▸ Consigne de travail A
Relevez toutes les années mentionnées dans l'extrait ci-dessous sur la justice des mineurs à Mayotte, dans leur ordre d'apparition.

▸ Extrait du document
■ ■ ■

Concernant les administrateurs ad hoc, il ressort de nos auditions qu’ils sont quasi inexistants alors même que la situation locale en rend la désignation indispensable. La population de Mayotte est en effet très jeune : 55 % de la population a moins de 20 ans et environ 5 400 enfants vivraient à Mayotte sans leurs parents. Les besoins de représentation des mineurs devant les juridictions civiles, pénales ou administratives sont donc massifs, qu’ils soient auteurs d’infractions, victimes ou en danger.

Jusqu’au 1er janvier 2023, cette mission de représentation était assurée par l’association Mlezi Maore. À la suite de l’arrêt brutal des subventions, le conseil départemental a repris cette compétence via l’aide sociale à l’enfance. En pratique, une seule personne exerce aujourd’hui ce rôle, ce qui rend impossible toute prise en charge effective. Il arrive ainsi que des mineurs victimes soient entendus sans avocat et sans administrateur ad hoc. Pour pallier cette carence, certaines juridictions attribuent arbitrairement à ces enfants un représentant familial – des oncles, des tantes, des cousins – sans véritable lien légal, ce qui évite aussi de nommer un administrateur ad hoc.

Par ailleurs, les décisions en matière pénale rendues par les juges des enfants sont mises en œuvre par les services de la protection judiciaire de la jeunesse (PJJ) ou des services habilités. Or les éducateurs de la PJJ sont en nombre très insuffisant. Le tribunal judiciaire de Mamoudzou alertait déjà en 2022 sur la dégradation de la prise en charge des mineurs et aucun élément ne permet d’affirmer que la situation s’est améliorée. Les mesures judiciaires d’investigation éducative ne respectent pas les délais fixés par les magistrats, malgré l’allègement décidé en 2020 pour désengorger le service. Cette pénurie compromet également l’application de la réforme de la justice pénale des mineurs de 2021, de telle sorte que des mesures censées entrer en vigueur immédiatement après l’audience de culpabilité ne sont souvent pas mises en œuvre, faute de personnel suffisant.

■ ■ ■

▸ Données fournies
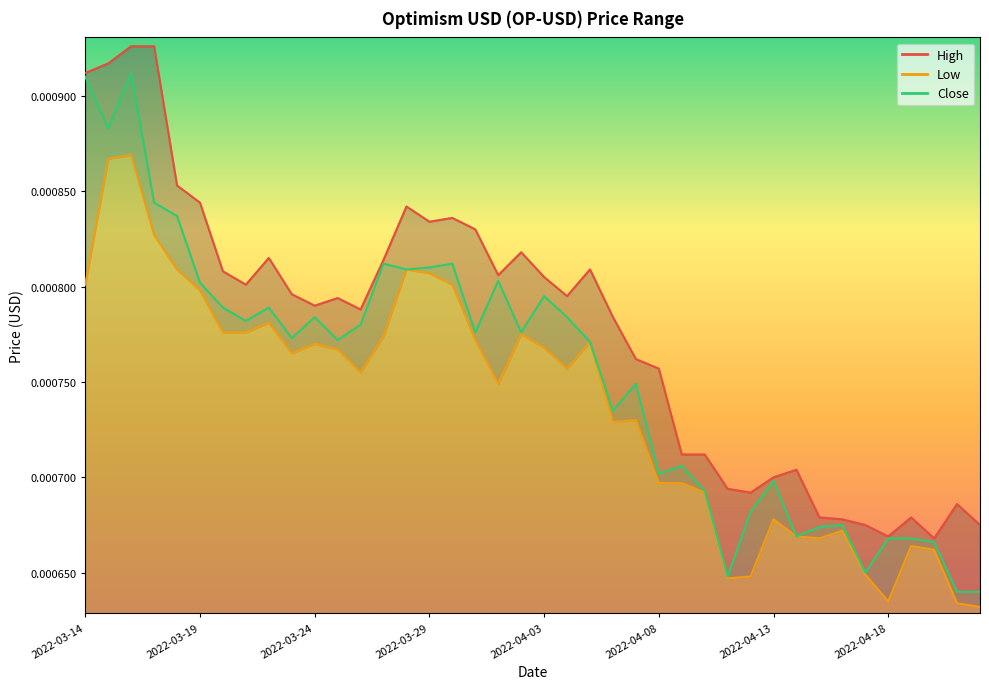

What is the label of the 21st point from the left?

2022-04-03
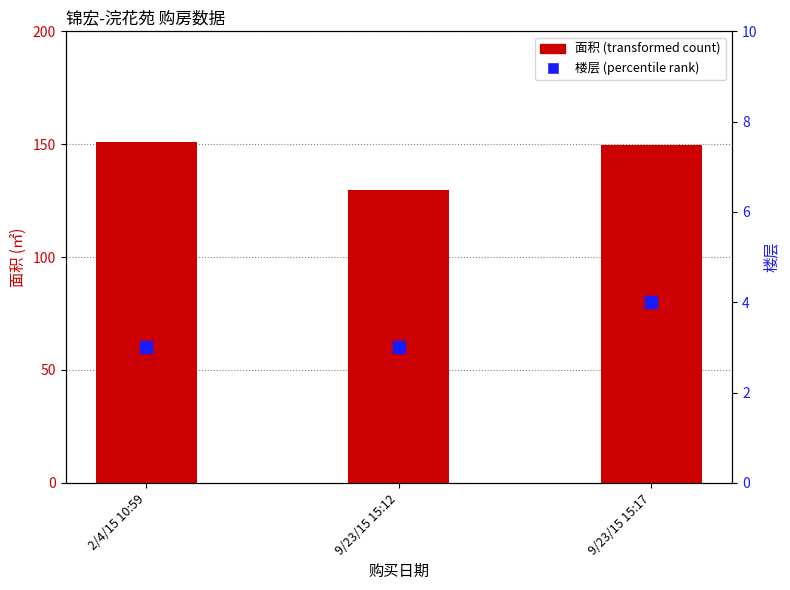

Which series has the largest Y range (max minus min)?

面积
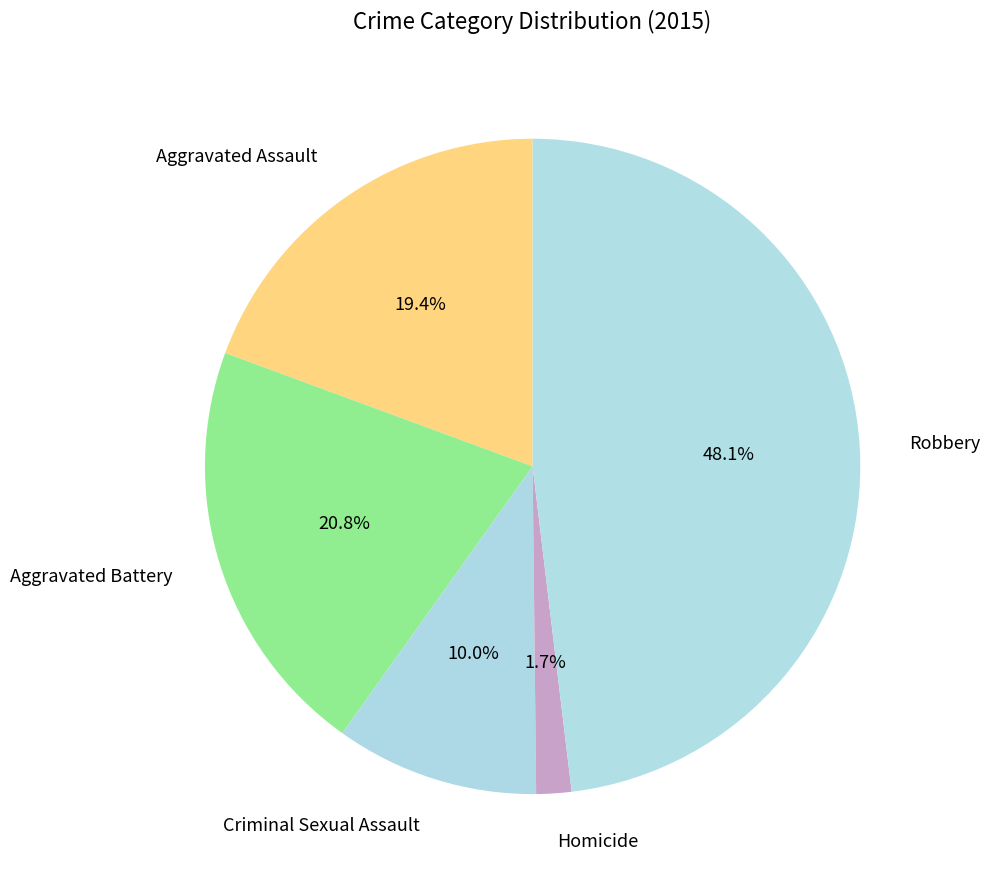

What is the ratio of the value at Criminal Sexual Assault to the value at Robbery?

0.2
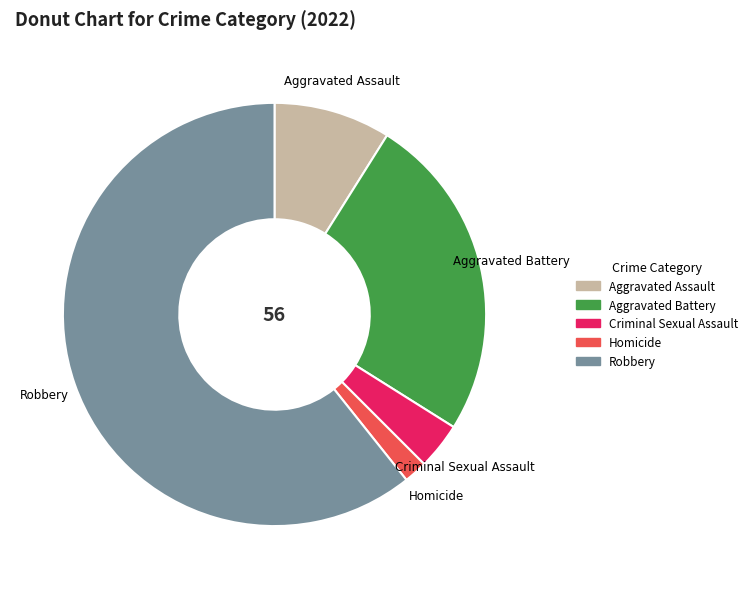

Count the number of slices in the pie.

5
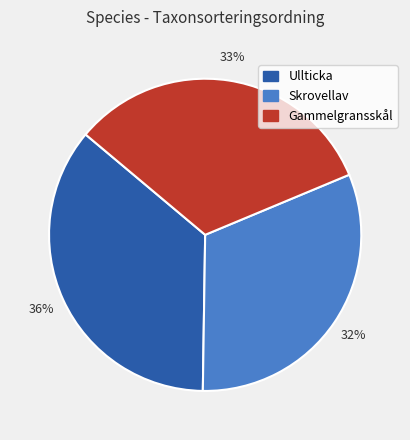

To the nearest percent, what percentage of the pie is Gammelgransskål?

33%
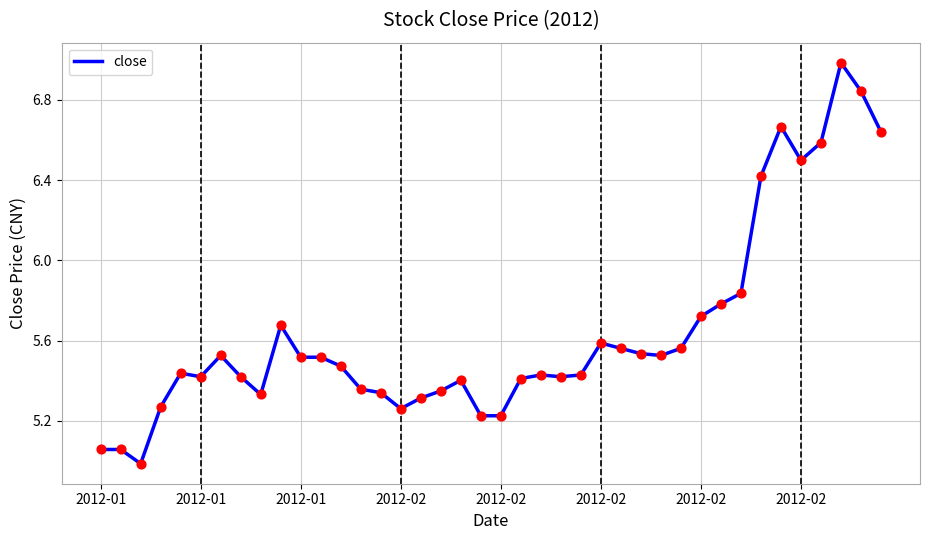

What is the greatest value displayed?

7.0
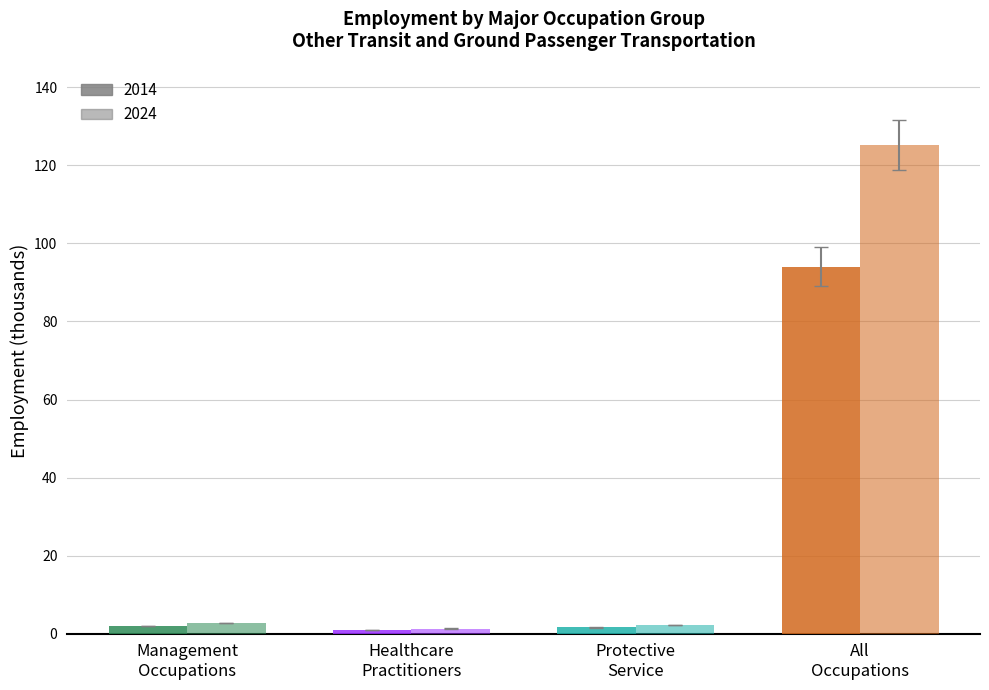

Are the bars grouped side by side (vs. stacked)?

Yes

■ ■ ■

▸ Consigne de travail B
Présentez sous forme de tableau Markdown les lignes des enregistrements ci-dessus, en commençant par celle qui contient « To the nearest » et en terminant par la fin des enregistrements, bornes incluses. Utilisez les colonnes « N° » et « Ligne », omettez les lignes vides et ne reprenez pas les images.

▸ Réponse finale A
2023, 2022, 2020, 2021

▸ Réponse finale B
| N° | Ligne |
|---|---|
| 1 | To the nearest percent, what percentage of the pie is Gammelgransskål? |
| 2 | 33% |
| 3 | What is the greatest value displayed? |
| 4 | 7.0 |
| 5 | Are the bars grouped side by side (vs. stacked)? |
| 6 | Yes |